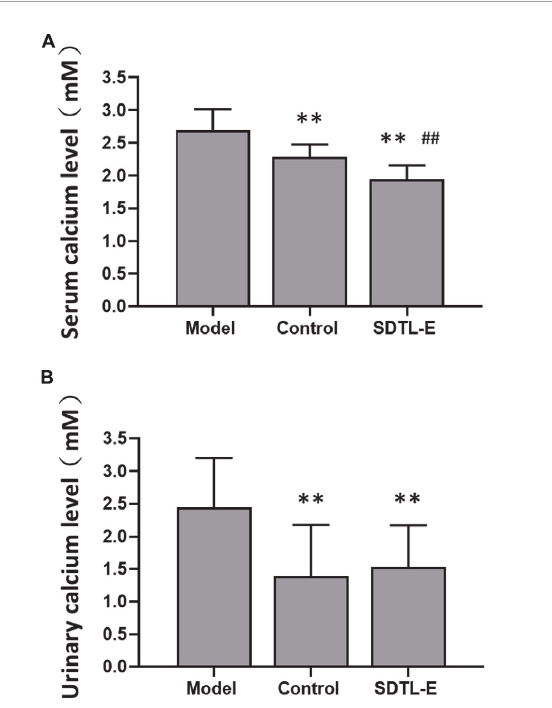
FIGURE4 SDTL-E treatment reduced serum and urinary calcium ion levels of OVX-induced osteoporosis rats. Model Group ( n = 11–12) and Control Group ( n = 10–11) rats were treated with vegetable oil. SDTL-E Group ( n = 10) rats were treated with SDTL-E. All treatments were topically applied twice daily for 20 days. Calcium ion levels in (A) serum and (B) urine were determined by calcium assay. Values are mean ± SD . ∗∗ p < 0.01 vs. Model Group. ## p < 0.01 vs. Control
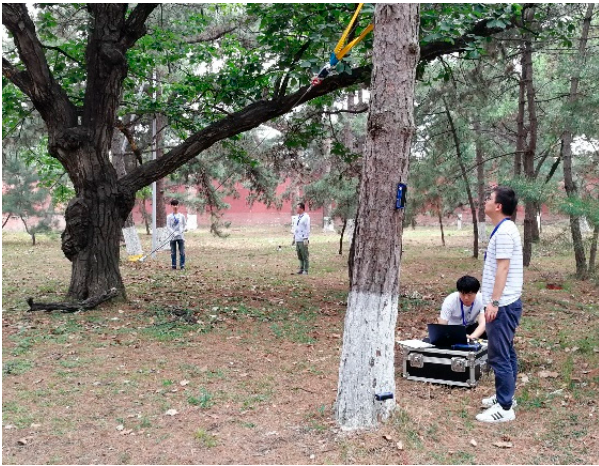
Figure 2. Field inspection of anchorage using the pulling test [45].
...
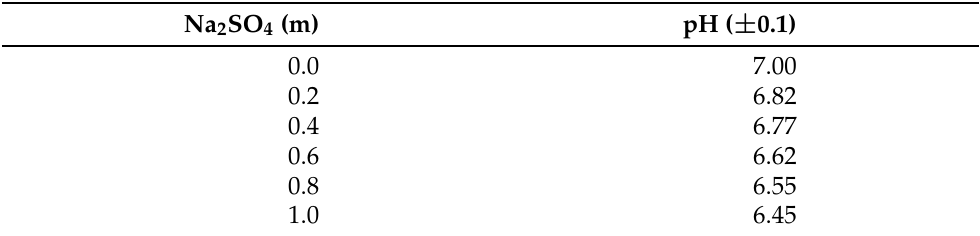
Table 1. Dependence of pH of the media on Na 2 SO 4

▶ _Task prompt_: In the listing above, find the line with "FIGURE4 SDTL-E treatment" and the line with "Figure 2. Field". Set down exactly those lines and everything between them, skipping pictures.

▶ _Output of the exercise_:
FIGURE4 SDTL-E treatment reduced serum and urinary calcium ion levels of OVX-induced osteoporosis rats. Model Group ( n = 11–12) and Control Group ( n = 10–11) rats were treated with vegetable oil. SDTL-E Group ( n = 10) rats were treated with SDTL-E. All treatments were topically applied twice daily for 20 days. Calcium ion levels in (A) serum and (B) urine were determined by calcium assay. Values are mean ± SD . ∗∗ p < 0.01 vs. Model Group. ## p < 0.01 vs. Control
Figure 2. Field inspection of anchorage using the pulling test [45].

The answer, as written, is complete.